RECORDS SHOWN:

■ ■ ■

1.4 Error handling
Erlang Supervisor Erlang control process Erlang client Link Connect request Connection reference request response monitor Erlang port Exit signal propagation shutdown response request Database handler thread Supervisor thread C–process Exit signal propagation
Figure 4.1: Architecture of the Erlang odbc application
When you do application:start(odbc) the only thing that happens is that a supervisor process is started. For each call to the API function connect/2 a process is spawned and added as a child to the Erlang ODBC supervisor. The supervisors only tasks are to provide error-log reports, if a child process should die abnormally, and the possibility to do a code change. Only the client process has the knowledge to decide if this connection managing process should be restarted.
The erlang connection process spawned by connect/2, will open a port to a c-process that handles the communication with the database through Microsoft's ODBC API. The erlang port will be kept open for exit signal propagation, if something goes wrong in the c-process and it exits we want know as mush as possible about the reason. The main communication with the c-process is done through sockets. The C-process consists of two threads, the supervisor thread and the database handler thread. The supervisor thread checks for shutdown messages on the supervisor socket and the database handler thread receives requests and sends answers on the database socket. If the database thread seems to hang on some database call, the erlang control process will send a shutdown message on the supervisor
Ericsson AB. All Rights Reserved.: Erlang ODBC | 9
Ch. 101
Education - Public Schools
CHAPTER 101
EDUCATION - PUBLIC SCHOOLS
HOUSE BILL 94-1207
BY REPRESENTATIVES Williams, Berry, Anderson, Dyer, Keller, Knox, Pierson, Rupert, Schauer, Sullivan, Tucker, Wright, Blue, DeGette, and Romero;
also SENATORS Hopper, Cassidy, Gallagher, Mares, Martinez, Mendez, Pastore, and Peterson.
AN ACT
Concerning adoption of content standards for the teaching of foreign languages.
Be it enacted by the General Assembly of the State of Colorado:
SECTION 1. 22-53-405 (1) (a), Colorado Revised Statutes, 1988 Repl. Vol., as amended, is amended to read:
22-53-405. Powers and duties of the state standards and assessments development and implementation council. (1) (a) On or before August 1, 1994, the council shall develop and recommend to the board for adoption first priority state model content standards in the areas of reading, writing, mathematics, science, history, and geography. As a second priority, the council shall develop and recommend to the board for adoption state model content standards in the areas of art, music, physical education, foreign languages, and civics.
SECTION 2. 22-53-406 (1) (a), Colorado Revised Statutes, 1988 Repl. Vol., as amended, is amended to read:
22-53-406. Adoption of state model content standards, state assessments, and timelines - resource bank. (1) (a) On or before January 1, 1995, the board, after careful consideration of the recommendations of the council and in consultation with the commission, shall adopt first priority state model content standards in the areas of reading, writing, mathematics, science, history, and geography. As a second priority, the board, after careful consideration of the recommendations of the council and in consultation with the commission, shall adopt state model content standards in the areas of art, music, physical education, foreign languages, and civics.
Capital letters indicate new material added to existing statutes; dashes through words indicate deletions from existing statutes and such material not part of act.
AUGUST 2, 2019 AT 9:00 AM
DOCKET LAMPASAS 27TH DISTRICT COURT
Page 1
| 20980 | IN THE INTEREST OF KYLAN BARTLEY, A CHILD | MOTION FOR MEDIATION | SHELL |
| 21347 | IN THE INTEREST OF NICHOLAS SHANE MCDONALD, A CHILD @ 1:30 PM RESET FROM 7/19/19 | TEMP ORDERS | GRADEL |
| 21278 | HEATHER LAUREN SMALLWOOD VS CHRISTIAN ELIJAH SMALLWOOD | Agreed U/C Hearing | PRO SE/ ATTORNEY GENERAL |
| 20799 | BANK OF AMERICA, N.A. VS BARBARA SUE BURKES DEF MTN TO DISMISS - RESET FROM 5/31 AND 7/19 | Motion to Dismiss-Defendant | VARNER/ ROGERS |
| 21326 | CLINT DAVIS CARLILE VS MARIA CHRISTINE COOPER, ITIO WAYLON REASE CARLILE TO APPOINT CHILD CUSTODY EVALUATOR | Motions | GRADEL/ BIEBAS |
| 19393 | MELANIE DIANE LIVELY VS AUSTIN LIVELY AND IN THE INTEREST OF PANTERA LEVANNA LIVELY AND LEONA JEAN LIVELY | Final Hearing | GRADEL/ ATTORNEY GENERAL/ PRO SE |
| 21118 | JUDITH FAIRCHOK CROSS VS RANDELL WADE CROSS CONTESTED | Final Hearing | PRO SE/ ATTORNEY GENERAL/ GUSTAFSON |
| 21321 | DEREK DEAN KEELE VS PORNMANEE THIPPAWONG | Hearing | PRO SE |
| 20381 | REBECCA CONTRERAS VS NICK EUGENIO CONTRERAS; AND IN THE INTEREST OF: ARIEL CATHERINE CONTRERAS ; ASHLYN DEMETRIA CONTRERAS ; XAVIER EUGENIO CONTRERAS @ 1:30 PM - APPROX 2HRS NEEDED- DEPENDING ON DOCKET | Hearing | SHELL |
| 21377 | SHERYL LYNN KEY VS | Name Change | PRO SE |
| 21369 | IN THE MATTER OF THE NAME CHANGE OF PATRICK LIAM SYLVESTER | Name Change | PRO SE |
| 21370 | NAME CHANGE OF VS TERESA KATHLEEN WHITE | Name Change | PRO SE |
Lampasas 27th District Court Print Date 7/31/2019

■ ■ ■

WHAT THE EXERCISE ASKS: Reproduce, please, every line of the records above without alteration.

RESULT OF THIS TASK:
1.4 Error handling
Erlang Supervisor Erlang control process Erlang client Link Connect request Connection reference request response monitor Erlang port Exit signal propagation shutdown response request Database handler thread Supervisor thread C–process Exit signal propagation
Figure 4.1: Architecture of the Erlang odbc application
When you do application:start(odbc) the only thing that happens is that a supervisor process is started. For each call to the API function connect/2 a process is spawned and added as a child to the Erlang ODBC supervisor. The supervisors only tasks are to provide error-log reports, if a child process should die abnormally, and the possibility to do a code change. Only the client process has the knowledge to decide if this connection managing process should be restarted.
The erlang connection process spawned by connect/2, will open a port to a c-process that handles the communication with the database through Microsoft's ODBC API. The erlang port will be kept open for exit signal propagation, if something goes wrong in the c-process and it exits we want know as mush as possible about the reason. The main communication with the c-process is done through sockets. The C-process consists of two threads, the supervisor thread and the database handler thread. The supervisor thread checks for shutdown messages on the supervisor socket and the database handler thread receives requests and sends answers on the database socket. If the database thread seems to hang on some database call, the erlang control process will send a shutdown message on the supervisor
Ericsson AB. All Rights Reserved.: Erlang ODBC | 9
Ch. 101
Education - Public Schools
CHAPTER 101
EDUCATION - PUBLIC SCHOOLS
HOUSE BILL 94-1207
BY REPRESENTATIVES Williams, Berry, Anderson, Dyer, Keller, Knox, Pierson, Rupert, Schauer, Sullivan, Tucker, Wright, Blue, DeGette, and Romero;
also SENATORS Hopper, Cassidy, Gallagher, Mares, Martinez, Mendez, Pastore, and Peterson.
AN ACT
Concerning adoption of content standards for the teaching of foreign languages.
Be it enacted by the General Assembly of the State of Colorado:
SECTION 1. 22-53-405 (1) (a), Colorado Revised Statutes, 1988 Repl. Vol., as amended, is amended to read:
22-53-405. Powers and duties of the state standards and assessments development and implementation council. (1) (a) On or before August 1, 1994, the council shall develop and recommend to the board for adoption first priority state model content standards in the areas of reading, writing, mathematics, science, history, and geography. As a second priority, the council shall develop and recommend to the board for adoption state model content standards in the areas of art, music, physical education, foreign languages, and civics.
SECTION 2. 22-53-406 (1) (a), Colorado Revised Statutes, 1988 Repl. Vol., as amended, is amended to read:
22-53-406. Adoption of state model content standards, state assessments, and timelines - resource bank. (1) (a) On or before January 1, 1995, the board, after careful consideration of the recommendations of the council and in consultation with the commission, shall adopt first priority state model content standards in the areas of reading, writing, mathematics, science, history, and geography. As a second priority, the board, after careful consideration of the recommendations of the council and in consultation with the commission, shall adopt state model content standards in the areas of art, music, physical education, foreign languages, and civics.
Capital letters indicate new material added to existing statutes; dashes through words indicate deletions from existing statutes and such material not part of act.
AUGUST 2, 2019 AT 9:00 AM
DOCKET LAMPASAS 27TH DISTRICT COURT
Page 1
| 20980 | IN THE INTEREST OF KYLAN BARTLEY, A CHILD | MOTION FOR MEDIATION | SHELL |
| 21347 | IN THE INTEREST OF NICHOLAS SHANE MCDONALD, A CHILD @ 1:30 PM RESET FROM 7/19/19 | TEMP ORDERS | GRADEL |
| 21278 | HEATHER LAUREN SMALLWOOD VS CHRISTIAN ELIJAH SMALLWOOD | Agreed U/C Hearing | PRO SE/ ATTORNEY GENERAL |
| 20799 | BANK OF AMERICA, N.A. VS BARBARA SUE BURKES DEF MTN TO DISMISS - RESET FROM 5/31 AND 7/19 | Motion to Dismiss-Defendant | VARNER/ ROGERS |
| 21326 | CLINT DAVIS CARLILE VS MARIA CHRISTINE COOPER, ITIO WAYLON REASE CARLILE TO APPOINT CHILD CUSTODY EVALUATOR | Motions | GRADEL/ BIEBAS |
| 19393 | MELANIE DIANE LIVELY VS AUSTIN LIVELY AND IN THE INTEREST OF PANTERA LEVANNA LIVELY AND LEONA JEAN LIVELY | Final Hearing | GRADEL/ ATTORNEY GENERAL/ PRO SE |
| 21118 | JUDITH FAIRCHOK CROSS VS RANDELL WADE CROSS CONTESTED | Final Hearing | PRO SE/ ATTORNEY GENERAL/ GUSTAFSON |
| 21321 | DEREK DEAN KEELE VS PORNMANEE THIPPAWONG | Hearing | PRO SE |
| 20381 | REBECCA CONTRERAS VS NICK EUGENIO CONTRERAS; AND IN THE INTEREST OF: ARIEL CATHERINE CONTRERAS ; ASHLYN DEMETRIA CONTRERAS ; XAVIER EUGENIO CONTRERAS @ 1:30 PM - APPROX 2HRS NEEDED- DEPENDING ON DOCKET | Hearing | SHELL |
| 21377 | SHERYL LYNN KEY VS | Name Change | PRO SE |
| 21369 | IN THE MATTER OF THE NAME CHANGE OF PATRICK LIAM SYLVESTER | Name Change | PRO SE |
| 21370 | NAME CHANGE OF VS TERESA KATHLEEN WHITE | Name Change | PRO SE |
Lampasas 27th District Court Print Date 7/31/2019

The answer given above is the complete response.